George Brydges Rodney
Born in February 1718, George Rodney attended Harrow before volunteering for naval service at the age of fourteen. Stationed in the Mediterranean, he became first a lieutenant and then a post captain. In October 1747, in command of the 60-gun Eagle, he took part in Adm. Edward Hawke's victory over the French off Ushant and was cited for gallantry. Two years later he was named governor and commander in chief of Newfoundland with the rank of commodore. In 1751 he was elected to Parliament.

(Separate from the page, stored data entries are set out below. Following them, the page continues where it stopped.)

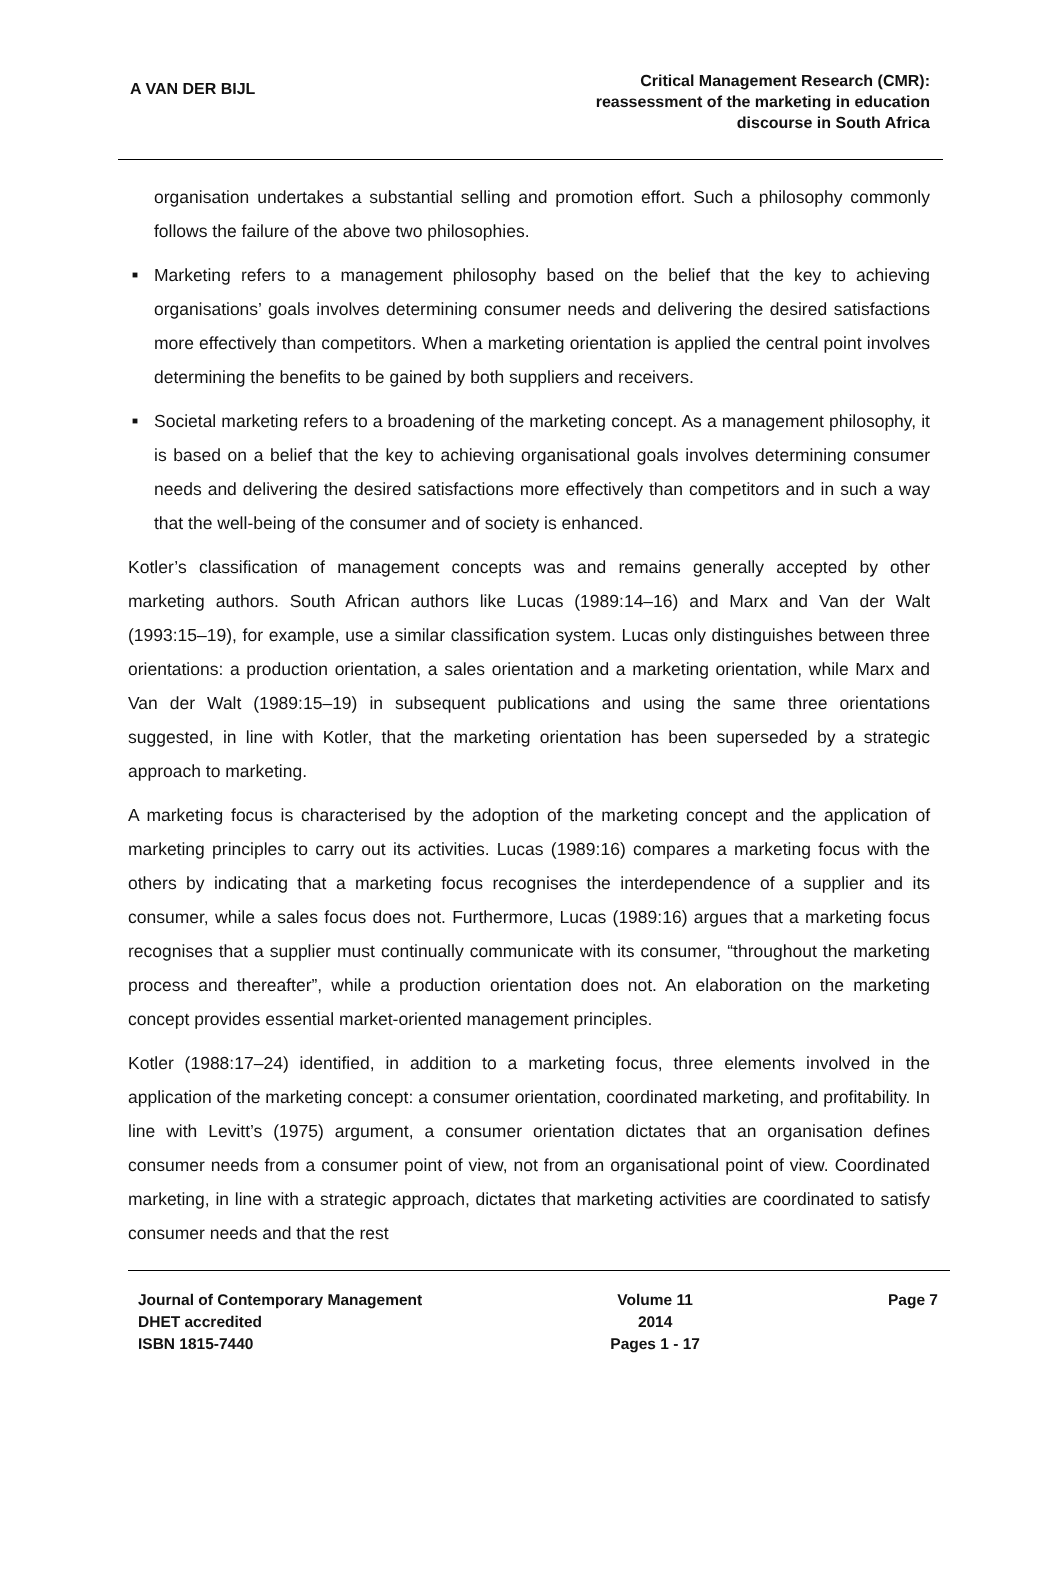A VAN DER BIJL
Critical Management Research (CMR):
reassessment of the marketing in education
discourse in South Africa
organisation undertakes a substantial selling and promotion effort. Such a philosophy commonly follows the failure of the above two philosophies.
■ Marketing refers to a management philosophy based on the belief that the key to achieving organisations’ goals involves determining consumer needs and delivering the desired satisfactions more effectively than competitors. When a marketing orientation is applied the central point involves determining the benefits to be gained by both suppliers and receivers.
■ Societal marketing refers to a broadening of the marketing concept. As a management philosophy, it is based on a belief that the key to achieving organisational goals involves determining consumer needs and delivering the desired satisfactions more effectively than competitors and in such a way that the well-being of the consumer and of society is enhanced.
Kotler’s classification of management concepts was and remains generally accepted by other marketing authors. South African authors like Lucas (1989:14–16) and Marx and Van der Walt (1993:15–19), for example, use a similar classification system. Lucas only distinguishes between three orientations: a production orientation, a sales orientation and a marketing orientation, while Marx and Van der Walt (1989:15–19) in subsequent publications and using the same three orientations suggested, in line with Kotler, that the marketing orientation has been superseded by a strategic approach to marketing.
A marketing focus is characterised by the adoption of the marketing concept and the application of marketing principles to carry out its activities. Lucas (1989:16) compares a marketing focus with the others by indicating that a marketing focus recognises the interdependence of a supplier and its consumer, while a sales focus does not. Furthermore, Lucas (1989:16) argues that a marketing focus recognises that a supplier must continually communicate with its consumer, “throughout the marketing process and thereafter”, while a production orientation does not. An elaboration on the marketing concept provides essential market-oriented management principles.
Kotler (1988:17–24) identified, in addition to a marketing focus, three elements involved in the application of the marketing concept: a consumer orientation, coordinated marketing, and profitability. In line with Levitt’s (1975) argument, a consumer orientation dictates that an organisation defines consumer needs from a consumer point of view, not from an organisational point of view. Coordinated marketing, in line with a strategic approach, dictates that marketing activities are coordinated to satisfy consumer needs and that the rest
Journal of Contemporary Management
DHET accredited
ISBN 1815-7440
Volume 11
2014
Pages 1 - 17
Page 7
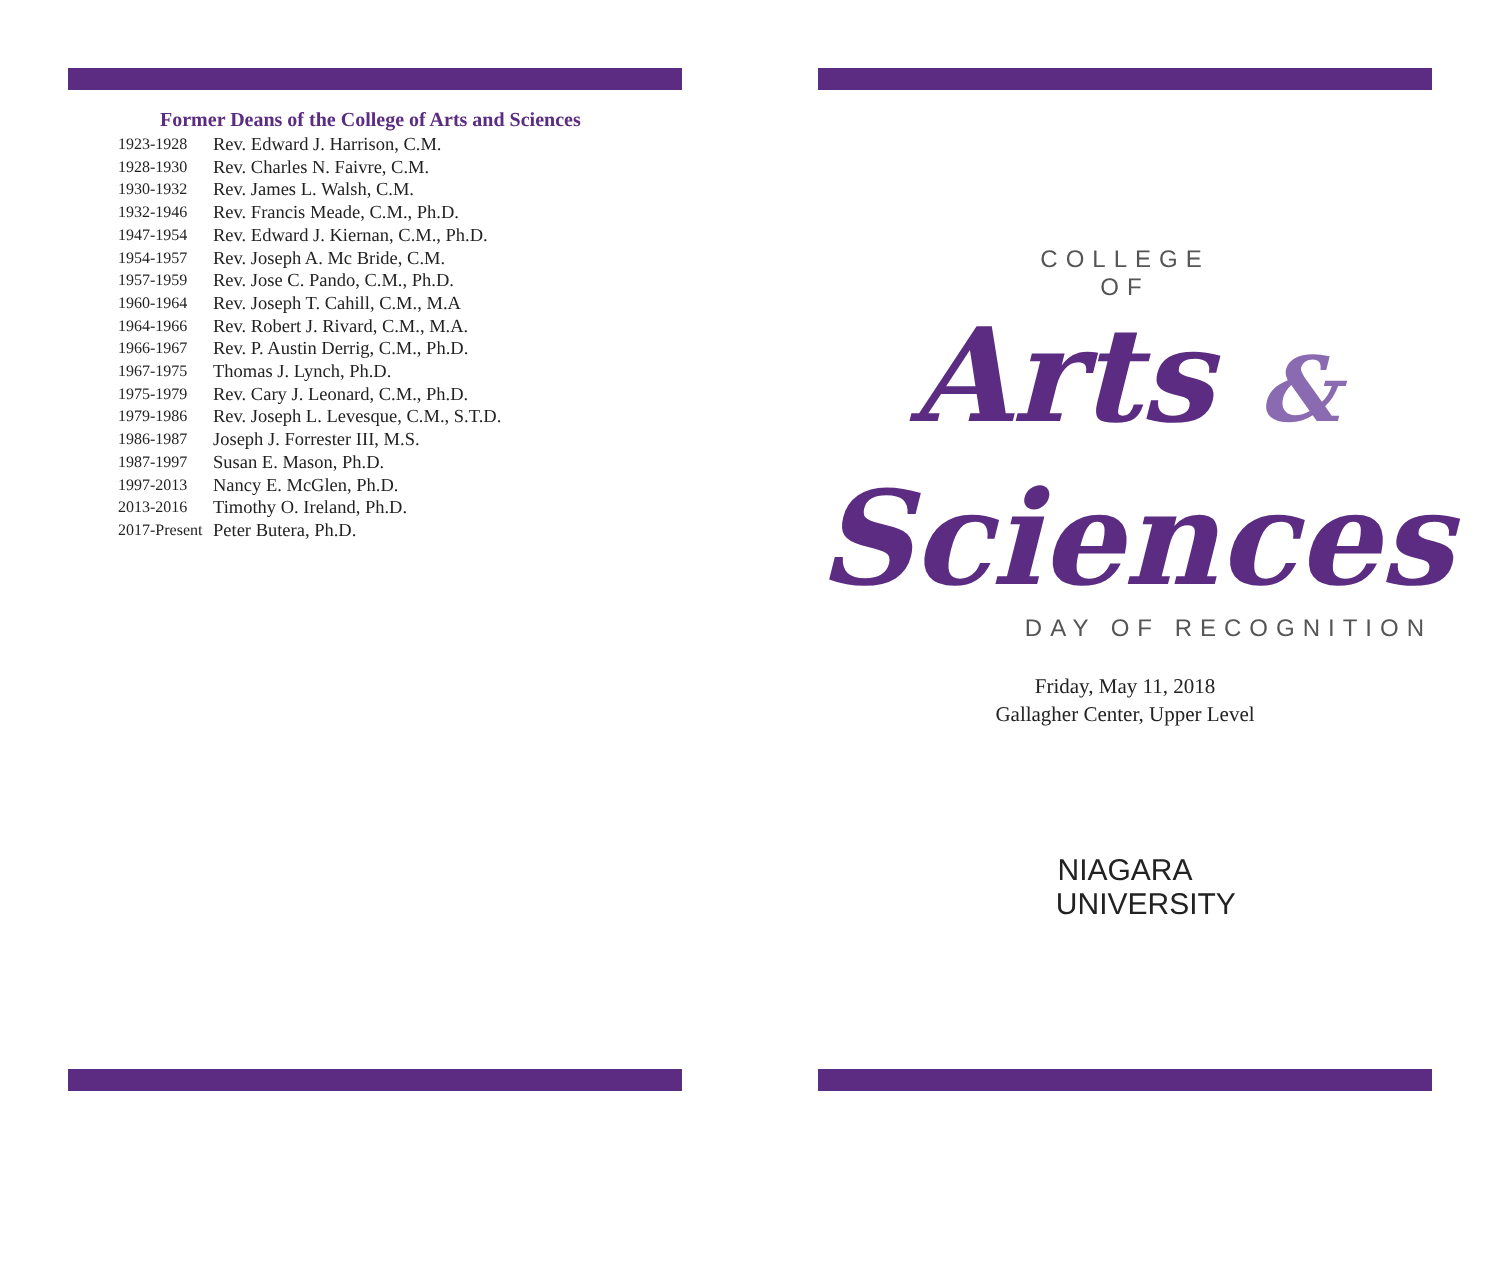Former Deans of the College of Arts and Sciences
| 1923-1928 | Rev. Edward J. Harrison, C.M. |
| 1928-1930 | Rev. Charles N. Faivre, C.M. |
| 1930-1932 | Rev. James L. Walsh, C.M. |
| 1932-1946 | Rev. Francis Meade, C.M., Ph.D. |
| 1947-1954 | Rev. Edward J. Kiernan, C.M., Ph.D. |
| 1954-1957 | Rev. Joseph A. Mc Bride, C.M. |
| 1957-1959 | Rev. Jose C. Pando, C.M., Ph.D. |
| 1960-1964 | Rev. Joseph T. Cahill, C.M., M.A |
| 1964-1966 | Rev. Robert J. Rivard, C.M., M.A. |
| 1966-1967 | Rev. P. Austin Derrig, C.M., Ph.D. |
| 1967-1975 | Thomas J. Lynch, Ph.D. |
| 1975-1979 | Rev. Cary J. Leonard, C.M., Ph.D. |
| 1979-1986 | Rev. Joseph L. Levesque, C.M., S.T.D. |
| 1986-1987 | Joseph J. Forrester III, M.S. |
| 1987-1997 | Susan E. Mason, Ph.D. |
| 1997-2013 | Nancy E. McGlen, Ph.D. |
| 2013-2016 | Timothy O. Ireland, Ph.D. |
| 2017-Present | Peter Butera, Ph.D. |
COLLEGE
OF
Arts &
Sciences
DAY OF RECOGNITION
Friday, May 11, 2018
Gallagher Center, Upper Level
NIAGARA
UNIVERSITY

During the Seven Years War, Rodney commanded the 74-gun Dublin and took part in the expedition against Rochefort in 1757; served under Adm. Edward Boscawen in 1758 at the siege and capture of Louisbourg, Nova Scotia; in 1759 and 1760 destroyed French transports collected along the Normandy coast for an invasion of Britain; was appointed commander in chief of the Leeward Islands station in 1761; and in 1762 reduced Martinique and forced the surrender of St. Lucia and Grenada.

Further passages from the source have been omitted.